Frank Farian e i suoi quattro diamanti: l’incredibile storia dei Boney M. 

Gli anni Settanta non sarebbero stati gli stessi senza il ritmo travolgente, i costumi scintillanti e l’aura quasi mitologica dei Boney M. Ma dietro il fenomeno che ha dominato le piste da ballo di tutto il mondo non c’è solo un gruppo vocale, bensì l’intuizione geniale e un po’ folle di un produttore tedesco, Frank Farian.

Tutto comincia nel 1974, quando Farian registra un brano intitolato Baby Do You Wanna Bump. In realtà, il gruppo non esiste ancora: Farian canta tutte le parti, usando la sua voce profonda per le note basse e il falsetto per i cori. Quando la canzone diventa un successo inaspettato, il produttore si ritrova a dover dare un volto a quel suono. Recluta così quattro artisti caraibici residenti in Germania: Liz Mitchell e Marcia Barrett (le voci principali), Maizie Williams e il carismatico Bobby Farrell.

I Boney M. nascono quindi come un progetto costruito a tavolino, ma l’energia che i quattro portano sul palco è autentica e contagiosa. Bobby Farrell, in particolare, diventa l’anima visiva della band, muovendosi come un forsennato in una danza acrobatica che ipnotizza il pubblico, nonostante si scoprirà anni dopo che nelle registrazioni in studio era lo stesso Farian a prestargli la voce.

Il vero botto arriva nel 1976 con Daddy Cool. Il ritmo è ipnotico, il testo essenziale e il successo è immediato. La formula è perfetta: un mix di sonorità caraibiche, pop europeo e ritmi dance che non permette a nessuno di stare fermo. Segue Sunny, una cover rivisitata in chiave disco che conferma la loro capacità di trasformare ogni melodia in un inno generazionale.

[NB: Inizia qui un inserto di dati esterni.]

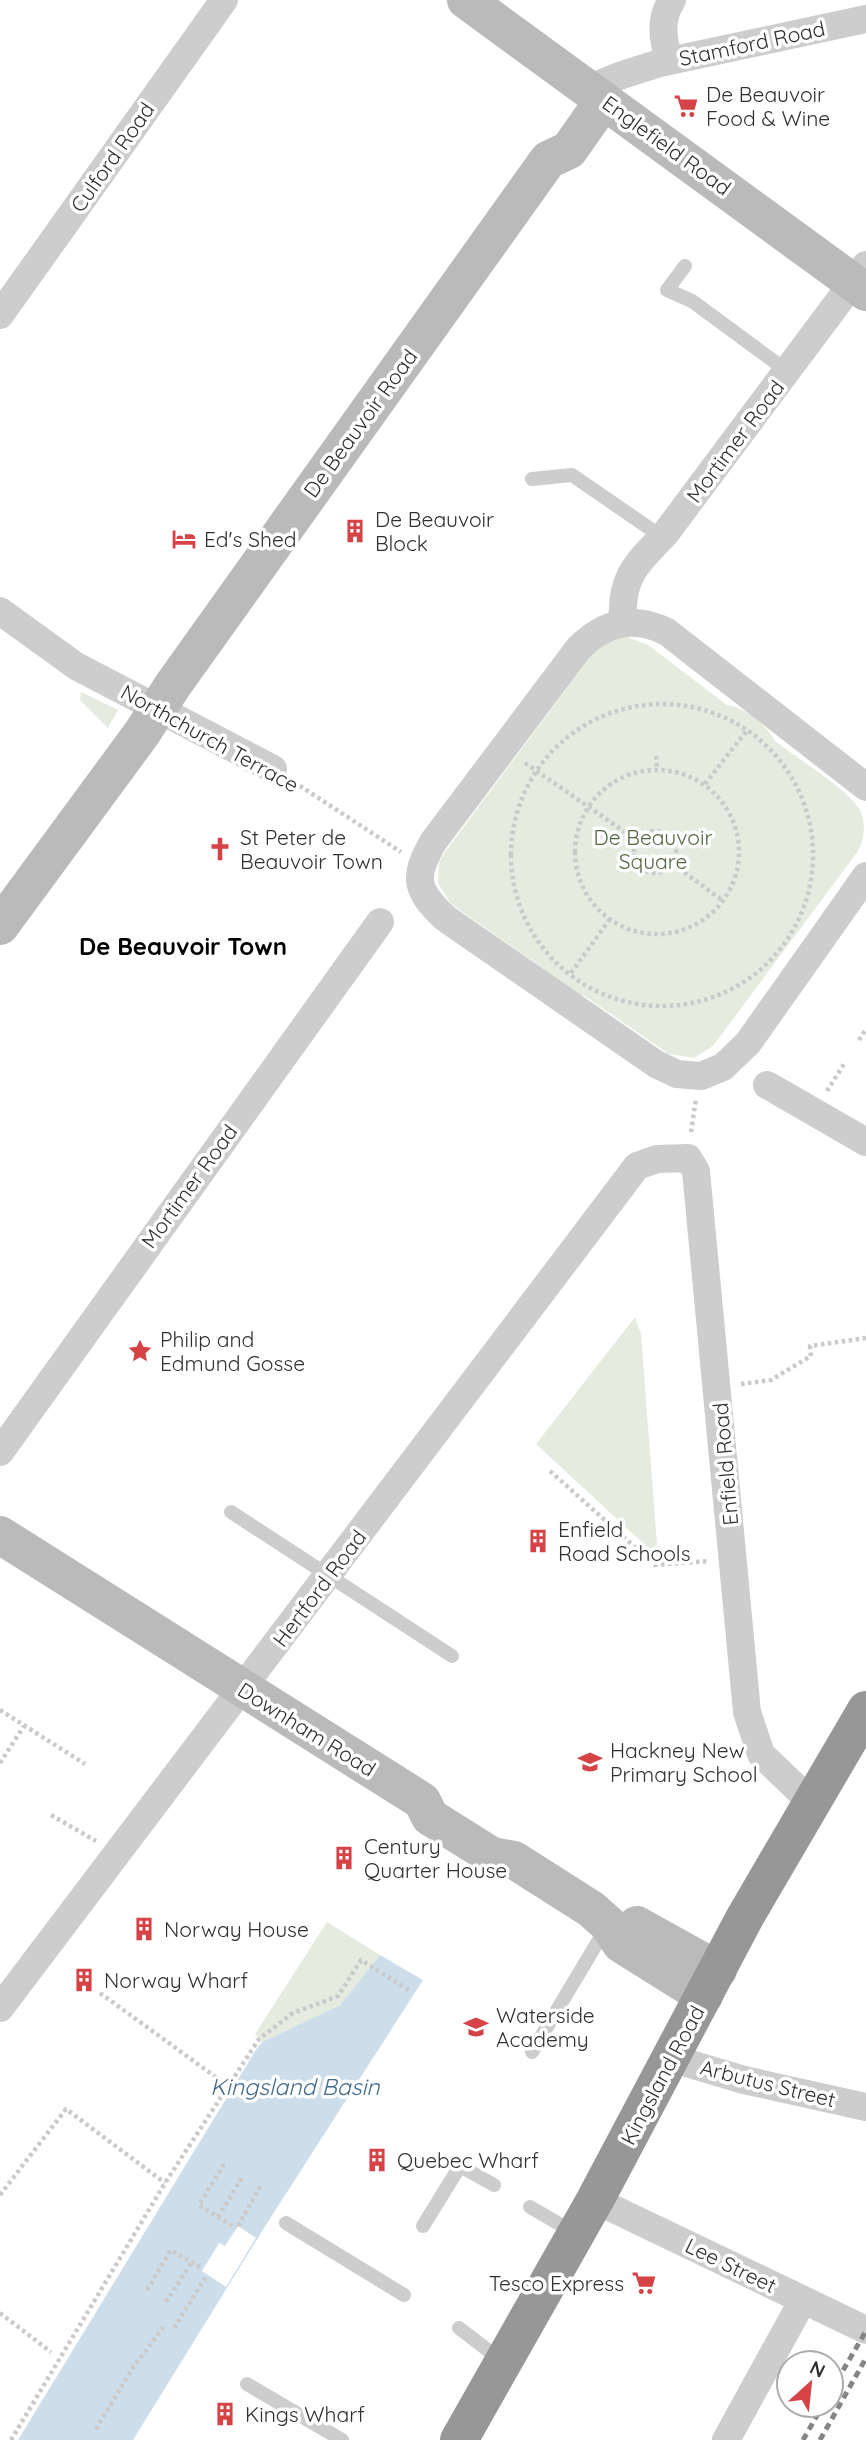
<svg xmlns="http://www.w3.org/2000/svg" width="866" height="2440" font-family="Quicksand,sans-serif">
<style>
.green{fill:#e5ebdf}
.water{fill:#cddde9}
.pier{fill:#fff}
.lines{fill:none;stroke-linecap:round;stroke-linejoin:round}
.path{stroke:#cacaca;stroke-width:4.5;stroke-dasharray:3.5 3.5;stroke-linecap:butt}
.lane{stroke:#cdcdcd;stroke-width:14}
.street{stroke:#cdcdcd;stroke-width:28}
.secondary{stroke:#bababa;stroke-width:38}
.highway{stroke:#979797;stroke-width:38}
.rail{stroke:#858585;stroke-width:5;stroke-dasharray:7 5;stroke-linecap:butt}
.labels{text-anchor:middle;dominant-baseline:central;stroke-width:7;stroke-linejoin:round;paint-order:stroke}
.street-label{font-size:21px;fill:#303030;stroke:#fff}
.poi-label{font-size:21px;fill:#303030;stroke:#fff;text-anchor:start}
.park-label{font-size:21px;fill:#516741;stroke:#fff}
.water-label{font-size:23px;font-style:italic;fill:#456b8a;stroke:#fff}
.quarter-label{font-size:24px;font-weight:bold;fill:#000;stroke:#fff}
</style>
<rect width="100%" height="100%" fill="#fff"/>
<path class="green" d="M627 637 648 645 727 705C745 707 767 725 775 741 795 757 848 789 860 810 866 823 865 838 858 851L713 1046 694 1058 669 1054 583 995 579 998 537 964 451 904 438 883 439 862 445 852 596 649 612 638Z
M81 692 118 710 108 728 80 700Z
M635 1317 641 1334 658 1557 536 1444Z
M327 1922 380 1955 340 2005 262 2042 255 2034Z"/>
<path class="water" d="M380 1955 423 1980 264 2228 133 2440H18L257 2048 262 2042 340 2005Z"/>
<path class="pier" d="M238 2226 256 2238 226 2287 202 2271 219 2243 225 2246Z"/>
<g class="lines">
<path class="path" d="M511 855a151 151 0 1 1 302 0a151 151 0 1 1-302 0Z
M656 756 657 769
M525 763 638 841
M575 852a82 82 0 1 1 164 0a82 82 0 1 1-164 0Z
M294 782 401 852
M705 784 747 730
M634 852a21 21 0 1 1 42 0a21 21 0 1 1-42 0Z
M673 864 723 901
M571 973 610 919
M859 1040 866 1029
M827 1091 844 1064
M691 1132 696 1099
M741 1384 771 1380 811 1356 810 1346 866 1338
M550 1471 655 1565 709 1561
M0 1710 85 1764
M0 1763 24 1726
M51 1815 96 1841
M100 1993 228 2086
M224 2164 199 2205 236 2228
M0 2195 66 2109 165 2183
M218 2217 243 2176
M238 2226 261 2185
M147 2290 171 2250 203 2269
M166 2302 192 2262
M0 2313 51 2352
M174 2328 207 2275
M96 2429 132 2369 165 2325
M11 2440 165 2183 259 2039 293 2013 338 1996 361 1960 410 1991"/>
<path class="lane" d="M685 266 667 290 692 301 787 371
M532 479 572 475 662 537
M231 1512 452 1656
M532 2052 606 1928
M530 2207 575 2233
M286 2223 404 2295
M423 2226 460 2166 494 2185
M459 2328 502 2361
M247 2384 342 2440"/>
<path class="street" d="M669 61C663 39 659 20 672 0
M590 89C614 76 635 71 660 63L866 19
M0 315 224 0
M0 611 76 666 273 769
M623 622C620 578 636 564 665 534L866 265
M866 787 667 632C634 615 605 622 579 648L433 842C413 878 415 889 445 918L656 1064 677 1074 701 1076 723 1067 748 1043 866 876
M767 1085 866 1142
M0 1452 380 922
M0 2008 637 1166 657 1159 688 1158 696 1171 747 1712 761 1754 810 1801
M670 2058 744 2080 866 2107
M595 2200 866 2330
M726 2440 803 2300"/>
<path class="secondary" d="M466 0 866 292
M0 926 142 733 173 685 548 160 569 150 604 100
M0 1535 422 1801 430 1817 492 1856 514 1860 591 1909 608 1924 621 1944 704 1996
M637 1925 718 1970"/>
<path class="highway" d="M459 2440 595 2200 745 1917 866 1710"/>
<path class="rail" d="M831 2391 866 2331
M803 2440 823 2405
M820 2440 866 2358"/>
</g>
<defs>
<g id="supermarket-bare" transform="scale(1.89)"><path d="M-6-5.5h2.5l.6 2H6L4.5 2H-2.5L-4.4-4H-6ZM-1.5 3.2a1.3 1.3 0 1 0 .1 0ZM3 3.2a1.3 1.3 0 1 0 .1 0Z" fill="#d54346" stroke="#fff" stroke-width="2.5" paint-order="stroke"/></g>
<g id="building-bare" transform="scale(1.89)"><path d="M-4-6H4V6H1V3H-1V6H-4ZM-2.5-4.3h1.7v1.8h-1.7ZM.8-4.3h1.7v1.8H.8ZM-2.5-1h1.7V.8h-1.7ZM.8-1h1.7V.8H.8Z" fill="#d54346" stroke="#fff" stroke-width="2.5" paint-order="stroke"/></g>
<g id="hotel-bare" transform="scale(1.89)"><path d="M-6-4.5h1.5V1H6V5H4.5V3h-9V5H-6ZM-4 0a1.8 1.8 0 1 1 3.6 0ZM.5 0V-2.5h3Q6-2.5 6 0Z" fill="#d54346" stroke="#fff" stroke-width="2.5" paint-order="stroke"/></g>
<g id="church-bare" transform="scale(1.89)"><path d="M-1.2-6h2.4v3.5h3.3v2.4h-3.3V6h-2.4V-.1h-3.3v-2.4h3.3Z" fill="#d54346" stroke="#fff" stroke-width="2.5" paint-order="stroke"/></g>
<g id="sight-bare" transform="scale(1.89)"><path d="M0-6L1.8-2.2L6-1.7L2.9 1.2L3.7 5.4L0 3.3L-3.7 5.4L-2.9 1.2L-6-1.7L-1.8-2.2Z" fill="#d54346" stroke="#fff" stroke-width="2.5" paint-order="stroke"/></g>
<g id="school-bare" transform="scale(1.89)"><path d="M0-5L7-2L0 1L-7-2ZM-4 1L0 2.5L4 1V4Q0 6-4 4Z" fill="#d54346" stroke="#fff" stroke-width="2.5" paint-order="stroke"/></g>
</defs>
<g fill-rule="evenodd">
<use href="#supermarket-bare" x="686" y="106"/>
<use href="#building-bare" x="355" y="531"/>
<use href="#hotel-bare" x="184" y="539"/>
<use href="#church-bare" x="220" y="849"/>
<use href="#sight-bare" x="140" y="1351"/>
<use href="#building-bare" x="538" y="1541"/>
<use href="#school-bare" x="590" y="1762"/>
<use href="#building-bare" x="344" y="1858"/>
<use href="#building-bare" x="144" y="1929"/>
<use href="#building-bare" x="84" y="1980"/>
<use href="#school-bare" x="476" y="2027"/>
<use href="#building-bare" x="377" y="2160"/>
<use href="#supermarket-bare" x="644" y="2283"/>
<use href="#building-bare" x="225" y="2414"/>
</g>
<g class="labels">
<g class="street-label">
<text transform="translate(752 43) rotate(-12)">Stamford Road</text>
<text transform="translate(667 145) rotate(36)">Englefield Road</text>
<text transform="translate(112 157) rotate(-55)">Culford Road</text>
<text transform="translate(360 423) rotate(-54)">De Beauvoir Road</text>
<text transform="translate(735 441) rotate(-53)">Mortimer Road</text>
<text transform="translate(210 738) rotate(29)">Northchurch Terrace</text>
<text transform="translate(189 1186) rotate(-54)">Mortimer Road</text>
<text transform="translate(725 1464) rotate(-95)">Enfield Road</text>
<text transform="translate(319 1588) rotate(-53)">Hertford Road</text>
<text transform="translate(307 1729) rotate(32)">Downham Road</text>
<text transform="translate(662 2075) rotate(-62)">Kingsland Road</text>
<text transform="translate(768 2083) rotate(14)">Arbutus Street</text>
<text transform="translate(731 2265) rotate(26)">Lee Street</text>
</g>
<g class="poi-label">
<text x="706" y="94">De Beauvoir<tspan x="706" dy="24">Food &amp; Wine</tspan></text>
<text x="375" y="519">De Beauvoir<tspan x="375" dy="24">Block</tspan></text>
<text x="204" y="539">Ed's Shed</text>
<text x="240" y="837">St Peter de<tspan x="240" dy="24">Beauvoir Town</tspan></text>
<text x="160" y="1339">Philip and<tspan x="160" dy="24">Edmund Gosse</tspan></text>
<text x="558" y="1529">Enfield<tspan x="558" dy="24">Road Schools</tspan></text>
<text x="610" y="1750">Hackney New<tspan x="610" dy="24">Primary School</tspan></text>
<text x="364" y="1846">Century<tspan x="364" dy="24">Quarter House</tspan></text>
<text x="164" y="1929">Norway House</text>
<text x="104" y="1980">Norway Wharf</text>
<text x="496" y="2015">Waterside<tspan x="496" dy="24">Academy</tspan></text>
<text x="397" y="2160">Quebec Wharf</text>
<text x="624" y="2283" text-anchor="end">Tesco Express</text>
<text x="245" y="2414">Kings Wharf</text>
</g>
<g class="park-label">
<text x="653" y="837">De Beauvoir<tspan x="653" dy="24">Square</tspan></text>
</g>
<g class="water-label">
<text x="295" y="2086">Kingsland Basin</text>
</g>
<g class="quarter-label">
<text x="183" y="946">De Beauvoir Town</text>
</g>
</g>
<g transform="translate(810 2384) rotate(27)"><circle r="33" fill="#ffffff" stroke="#acacac" stroke-width="2"/>
<path d="M0-5L12 26L0 18L-12 26Z" fill="#d54346"/>
<text y="-10" font-size="19" font-weight="bold" text-anchor="middle" fill="#303030">N</text>
</g>
</svg>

Nel 1978, il gruppo raggiunge la maturità artistica con l’album Nightflight to Venus. È l’anno di Rivers of Babylon, un brano che fonde spiritualità e reggae in una veste pop irresistibile. La canzone diventa uno dei singoli più venduti di sempre nel Regno Unito. Nello stesso periodo nasce Rasputin, una cavalcata epica e teatrale che racconta la vita del mistico russo con una forza narrativa senza precedenti nella musica dance.

Nonostante i successi globali, la vita interna dei Boney M. è segnata da tensioni creative. Liz Mitchell e Marcia Barrett lottano per il riconoscimento del loro talento vocale, mentre il rapporto tra Bobby Farrell e Farian si incrina spesso a causa della gestione del gruppo. La band vive un momento surreale nel 1978 quando, nel pieno della Guerra Fredda, riceve il permesso di esibirsi a Mosca, diventando uno dei pochi atti occidentali ad attraversare la Cortina di Ferro.

Negli anni Ottanta la “disco music” inizia a declinare e con essa la spinta propulsiva dei Boney M. Si separano e si riuniscono in varie formazioni, portando avanti un’eredità che però non si è mai spenta. Ancora oggi, brani come Ma Baker o Mary’s Boy Child tornano puntualmente nelle classifiche e nelle playlist, a dimostrazione che quel progetto nato quasi per scherzo in uno studio di registrazione tedesco aveva toccato una corda universale.

I Boney M. non sono stati solo una “creazione di laboratorio”, ma il simbolo di un’epoca che cercava gioia, libertà e un ritmo in cui potersi perdere.